§ **Exercise directions**
Give back exactly the lines of the data below, starting with the line that has "[71,332,203,348] R$ 389,00por" and going on through the line that has "[104,954,225,970] 1.250,00por ->".

====== Recorded data ======

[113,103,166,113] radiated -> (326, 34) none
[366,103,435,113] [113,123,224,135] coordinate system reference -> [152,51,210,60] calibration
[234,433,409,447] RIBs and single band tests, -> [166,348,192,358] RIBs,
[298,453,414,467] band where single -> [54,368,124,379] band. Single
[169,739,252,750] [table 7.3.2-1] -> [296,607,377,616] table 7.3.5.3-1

======
====== Recorded data ======

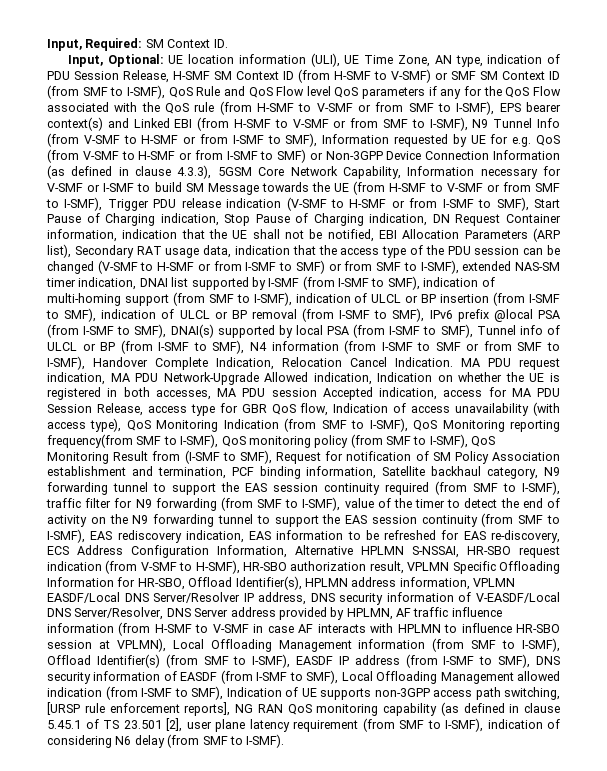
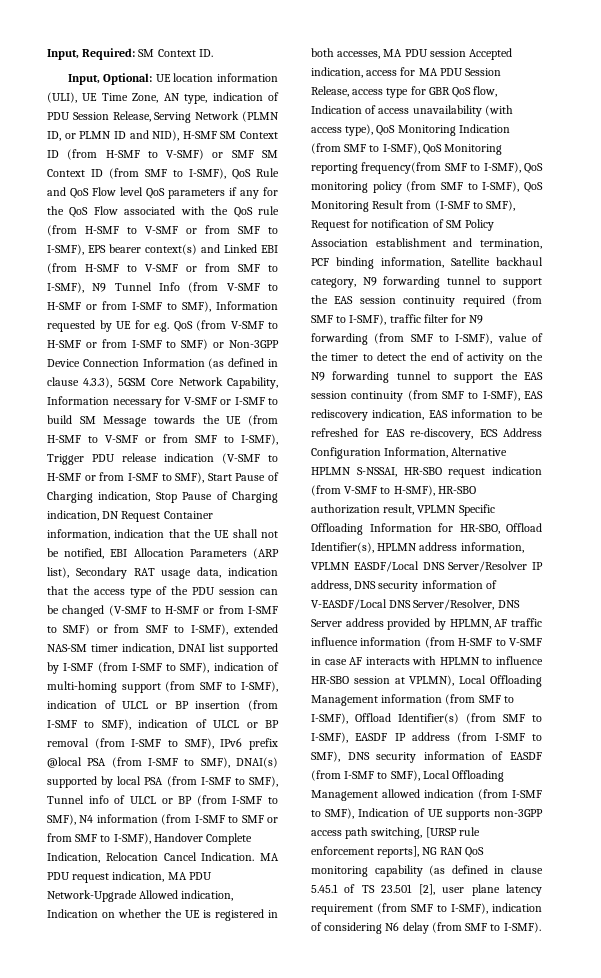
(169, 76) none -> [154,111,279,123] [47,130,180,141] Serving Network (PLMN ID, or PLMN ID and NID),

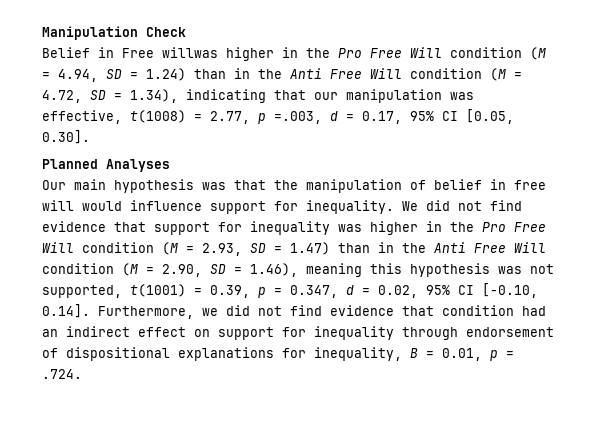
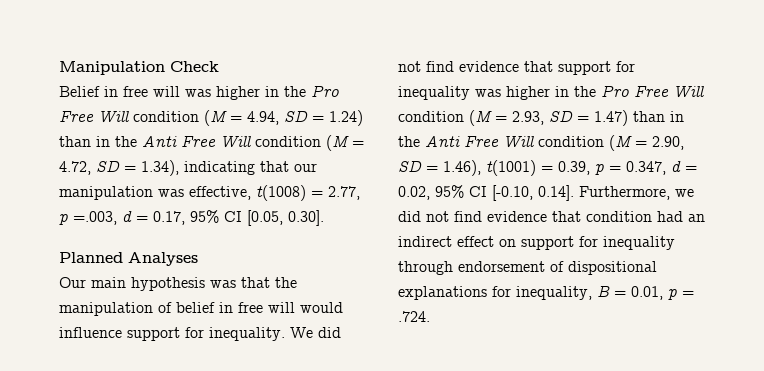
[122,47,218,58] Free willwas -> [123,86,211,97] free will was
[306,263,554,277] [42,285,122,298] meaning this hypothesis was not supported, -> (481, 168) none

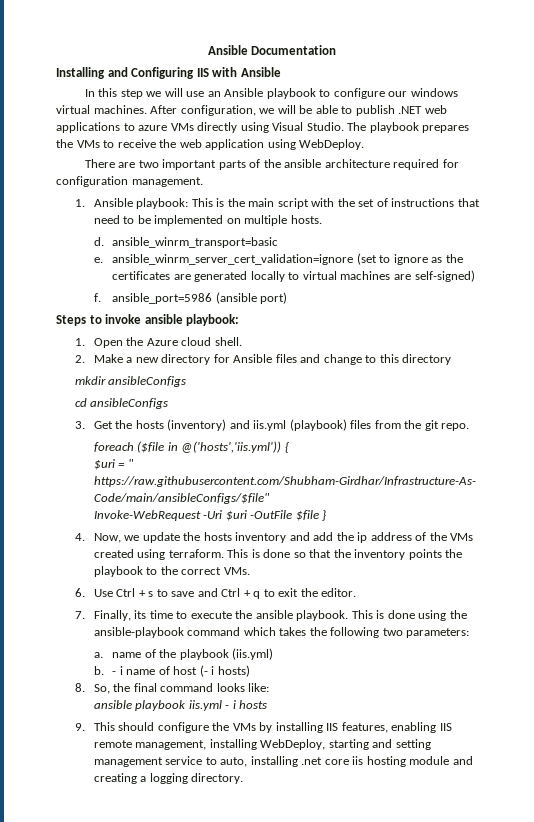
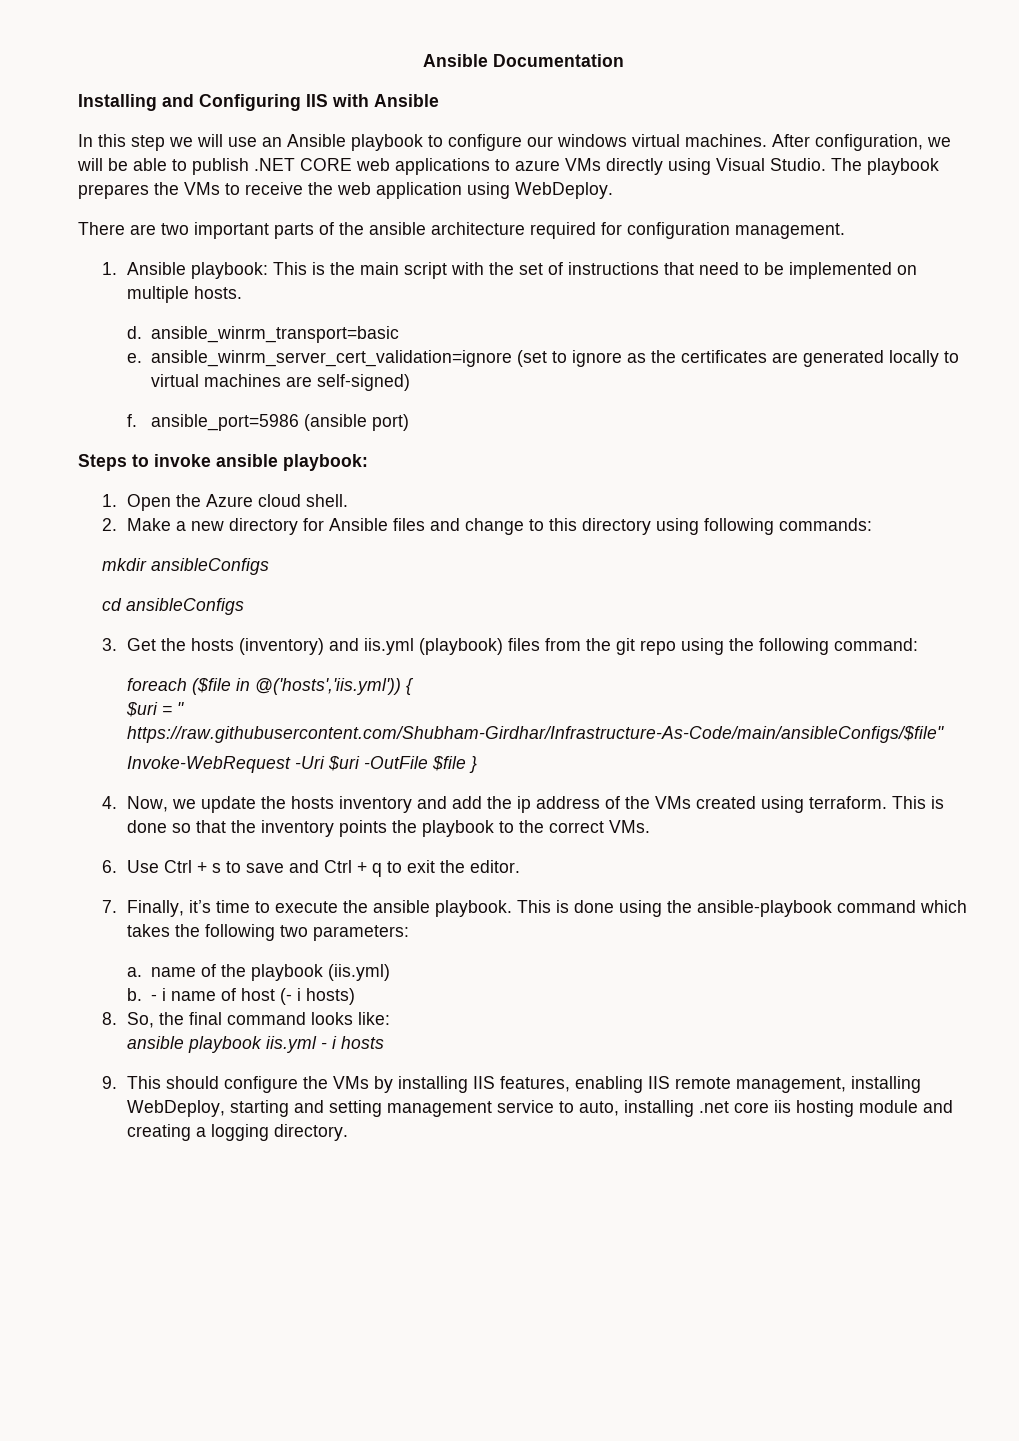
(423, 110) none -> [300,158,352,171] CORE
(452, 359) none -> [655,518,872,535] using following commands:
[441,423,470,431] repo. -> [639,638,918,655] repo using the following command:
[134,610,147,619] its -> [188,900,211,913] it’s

======
====== Recorded data ======

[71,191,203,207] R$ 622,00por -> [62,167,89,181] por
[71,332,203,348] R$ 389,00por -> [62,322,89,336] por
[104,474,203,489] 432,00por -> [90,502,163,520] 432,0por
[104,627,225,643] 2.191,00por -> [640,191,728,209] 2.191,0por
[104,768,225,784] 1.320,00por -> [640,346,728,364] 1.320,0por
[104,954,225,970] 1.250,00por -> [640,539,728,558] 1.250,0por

======

§ **Expected output**
[71,332,203,348] R$ 389,00por -> [62,322,89,336] por
[104,474,203,489] 432,00por -> [90,502,163,520] 432,0por
[104,627,225,643] 2.191,00por -> [640,191,728,209] 2.191,0por
[104,768,225,784] 1.320,00por -> [640,346,728,364] 1.320,0por
[104,954,225,970] 1.250,00por -> [640,539,728,558] 1.250,0por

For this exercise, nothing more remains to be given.